[DATASET EXTRACT Boundary: Start]

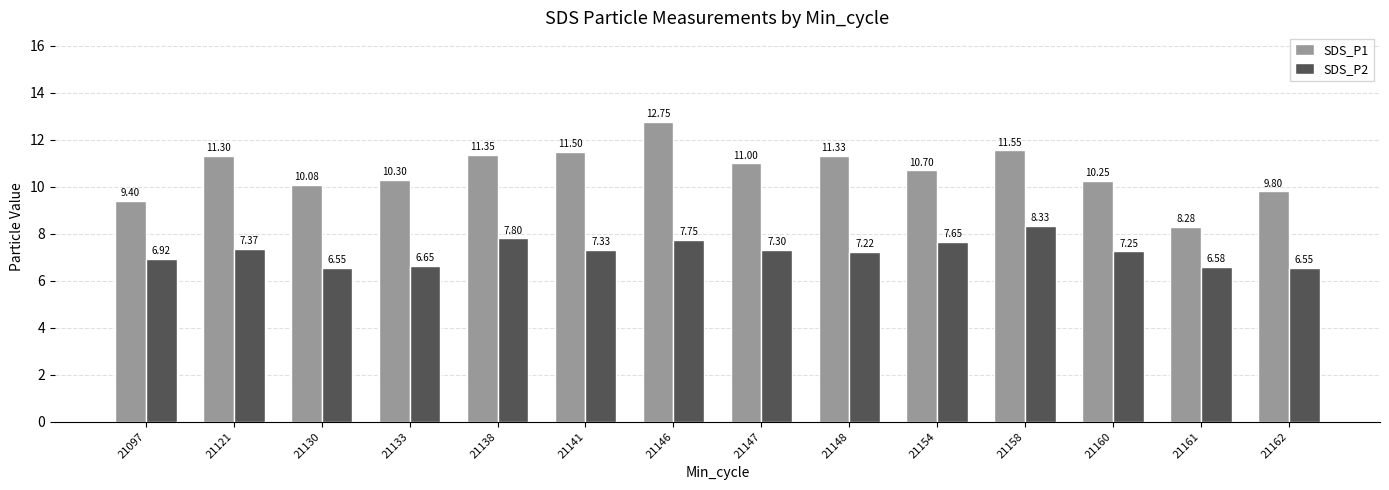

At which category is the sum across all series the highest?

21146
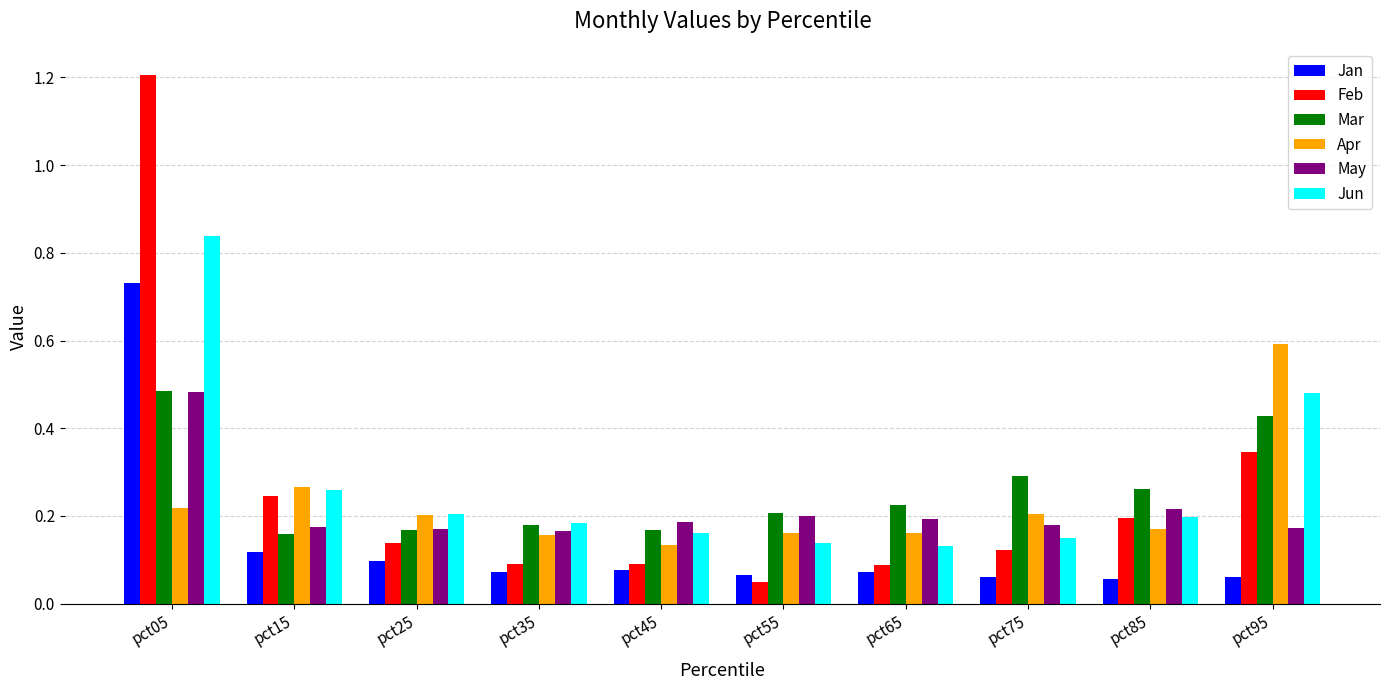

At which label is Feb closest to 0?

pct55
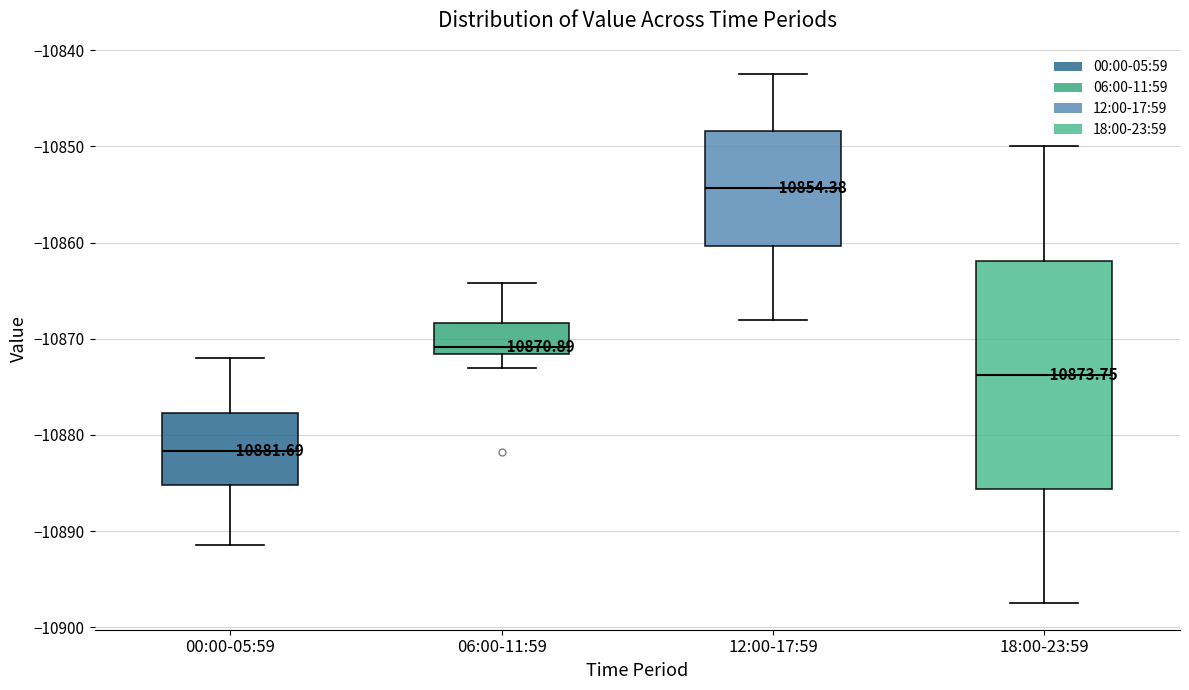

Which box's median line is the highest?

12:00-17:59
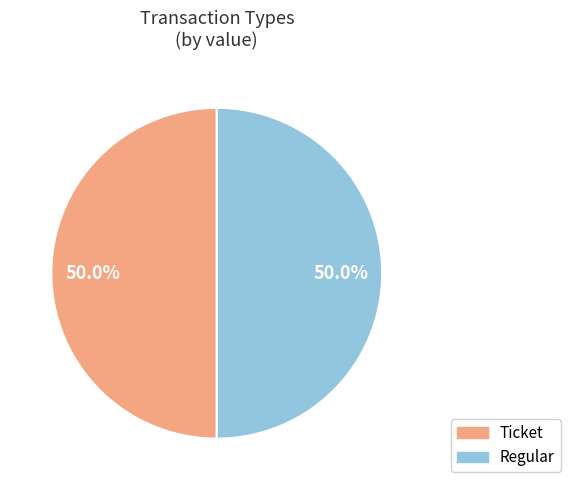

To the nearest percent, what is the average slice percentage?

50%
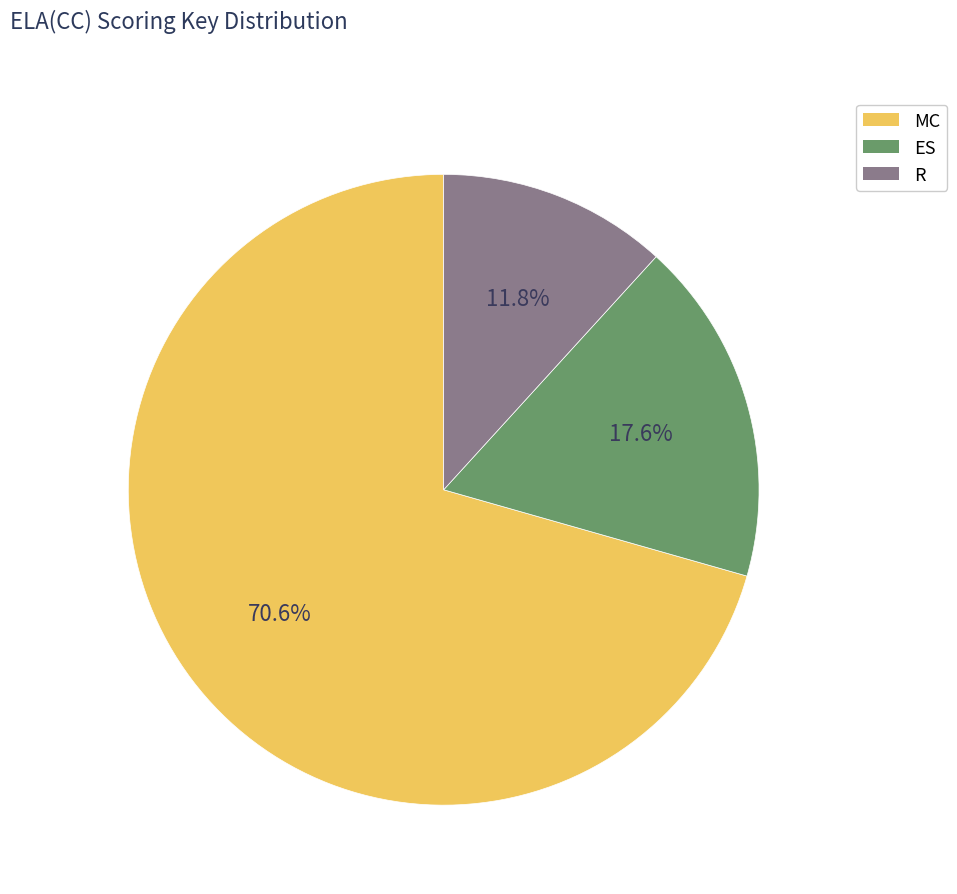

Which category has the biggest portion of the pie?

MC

[DATASET EXTRACT Boundary: End]

* ACTION ITEM:
Print all of the records above verbatim, omitting the pictures.

* RESPONSE:
At which category is the sum across all series the highest?

21146

At which label is Feb closest to 0?

pct55

Which box's median line is the highest?

12:00-17:59

To the nearest percent, what is the average slice percentage?

50%

Which category has the biggest portion of the pie?

MC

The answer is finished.